Even the slightest chance of emergence is worth the investment. Many astute individuals claim it is self-evident that LLMs cannot supersede human-level intelligence since a transformer-encoder-decoder array of matrix-multiplying machines cannot reason. Yes, ChatGPT cannot reason about entirely new scenarios not included in its training data. But what is the reason? Do we understand how humans reason? LLMs are already showing inklings of reasoning by learning overarching structures such as language syntax and using that to translate low-resource languages bidirectionally.
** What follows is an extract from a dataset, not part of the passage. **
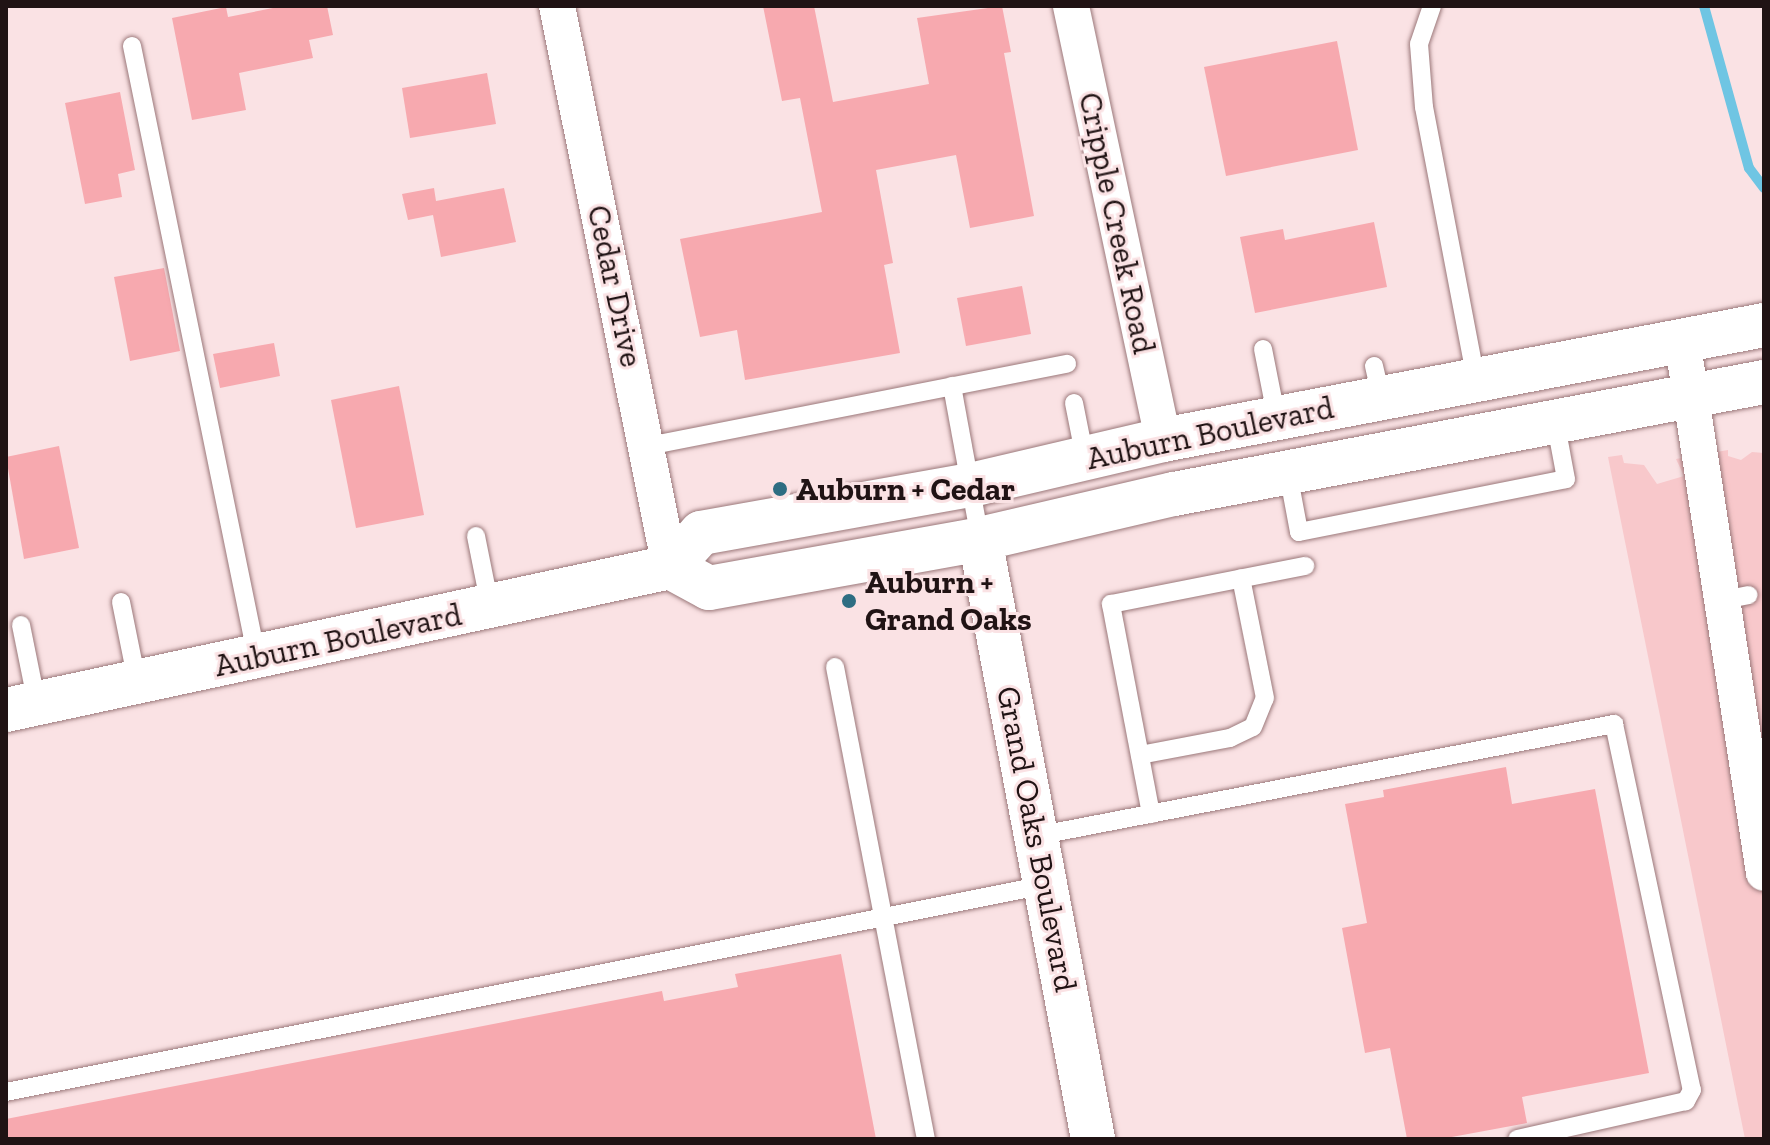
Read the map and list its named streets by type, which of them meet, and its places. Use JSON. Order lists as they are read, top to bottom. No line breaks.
{"streets":{"main road":["Auburn Boulevard","Grand Oaks Boulevard"],"street":["Cripple Creek Road","Cedar Drive"]},"crossings":[["Cripple Creek Road","Auburn Boulevard"],["Cedar Drive","Auburn Boulevard"],["Auburn Boulevard","Grand Oaks Boulevard"]],"places":["Auburn + Cedar","Auburn + Grand Oaks"]}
So maybe what’s needed is for JP Morgan, Meta and Pfizer to sign licensing deals with AI labs so we can barrage through the data wall without having to turn to lame and uncreative compromises like synthetic data generation. Seriously, whoever thinks it’s a good idea to let these hallucinogenic models train themselves hasn’t listened to a musician endlessly practice a song on a poorly tuned instrument. Without access to higher-quality input, they’ll only reinforce the flaws, no matter how much they practice. There might be an exception with easy-to-verify training sets like NP problems and computer programs. Certainly not natural language.

And the Superstructure?

As amazing as LLMs are (and will continue to be), the race to build the pre-frontal cortex is more vital.

If AGI can be a network of different models that have been designed to communicate with each other, over extremely low latencies to transmit and receive signals, each model can specialise in certain tasks, similar to how natural selection has architected our human brains. The occipital lobe specialises in vision, the parietal lobe in spatial awareness etc. The billion-dollar question is: How will different models built by different tech companies communicate with each other to produce a stronger super system? Could this be the TCP/IP moment of AI?